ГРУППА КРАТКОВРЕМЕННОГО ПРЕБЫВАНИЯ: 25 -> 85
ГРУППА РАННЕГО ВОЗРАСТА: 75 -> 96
···
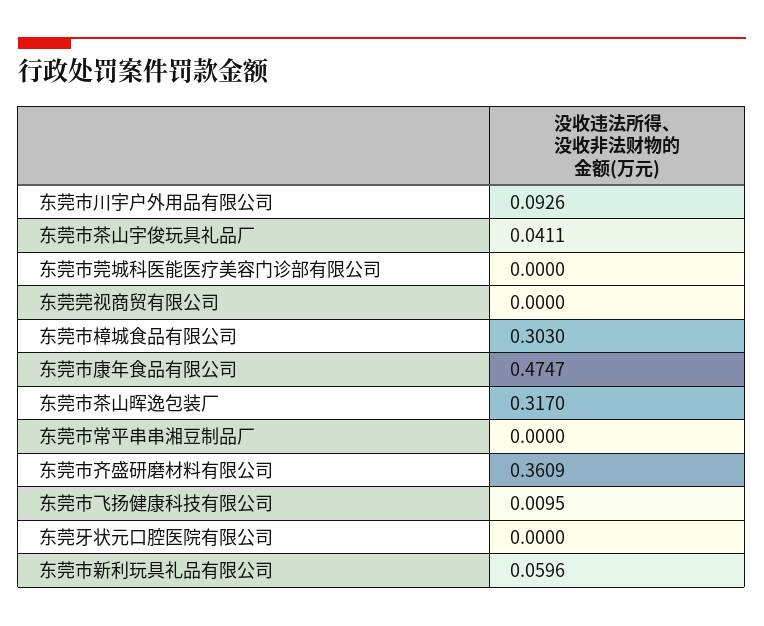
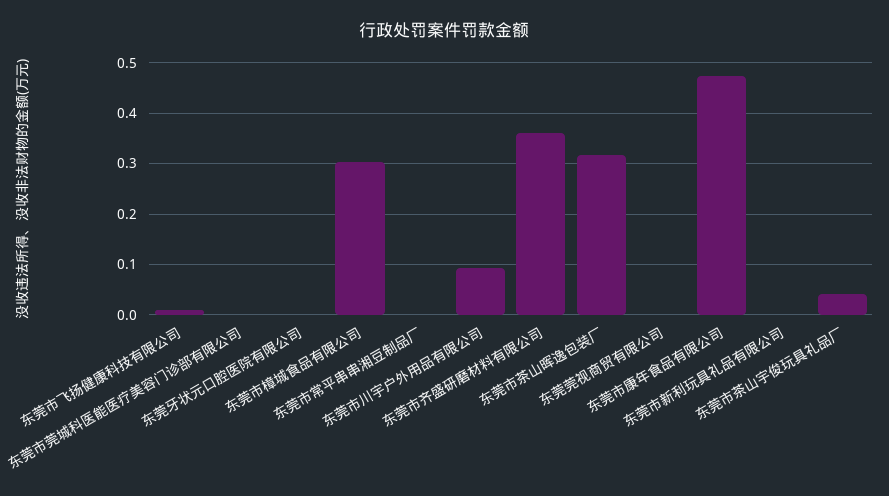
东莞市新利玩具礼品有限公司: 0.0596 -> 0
···
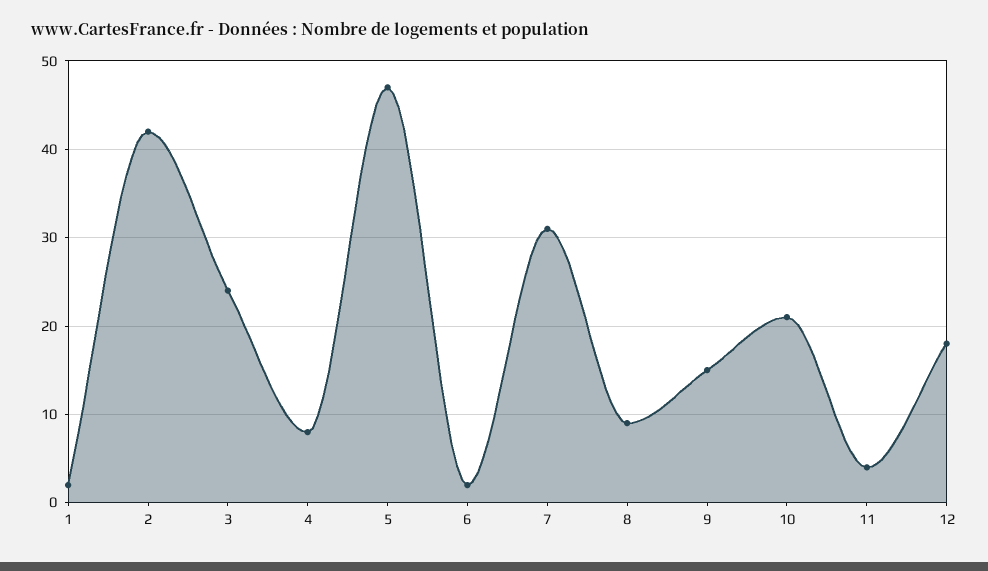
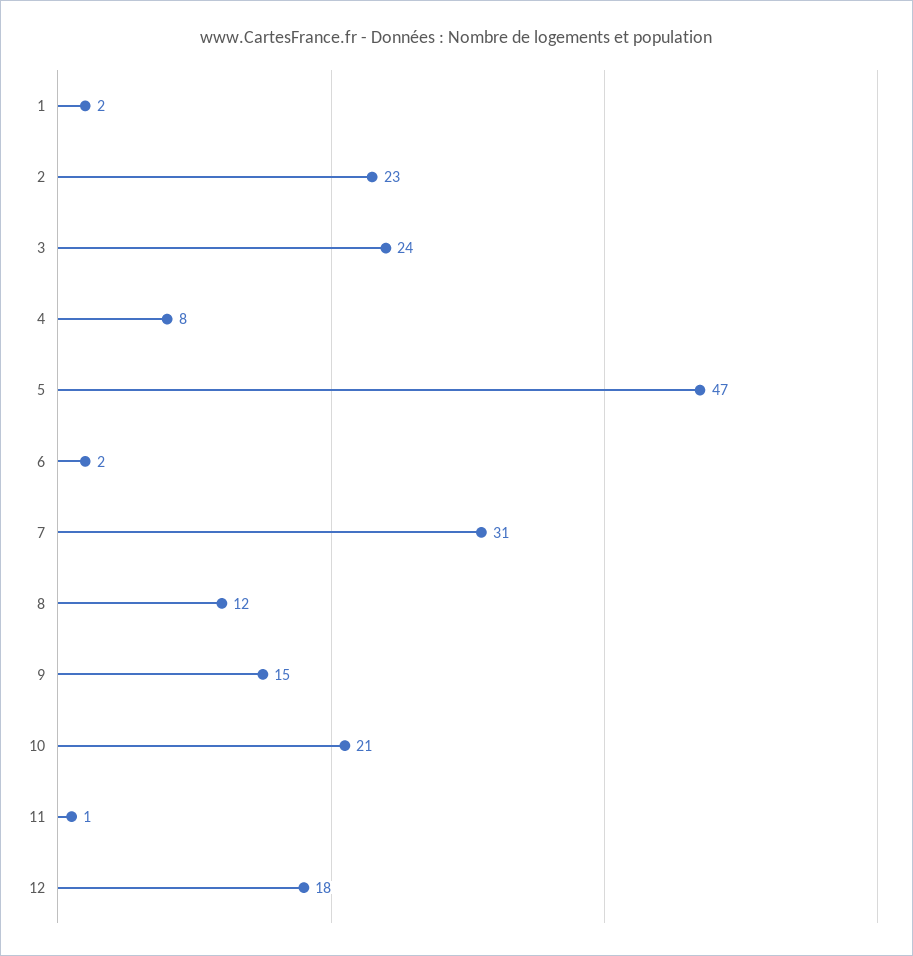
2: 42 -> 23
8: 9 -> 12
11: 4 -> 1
···
Exercise: Where a line of the records has the string "ГРУППА", copy that line.

Response:
ГРУППА КРАТКОВРЕМЕННОГО ПРЕБЫВАНИЯ: 25 -> 85
ГРУППА РАННЕГО ВОЗРАСТА: 75 -> 96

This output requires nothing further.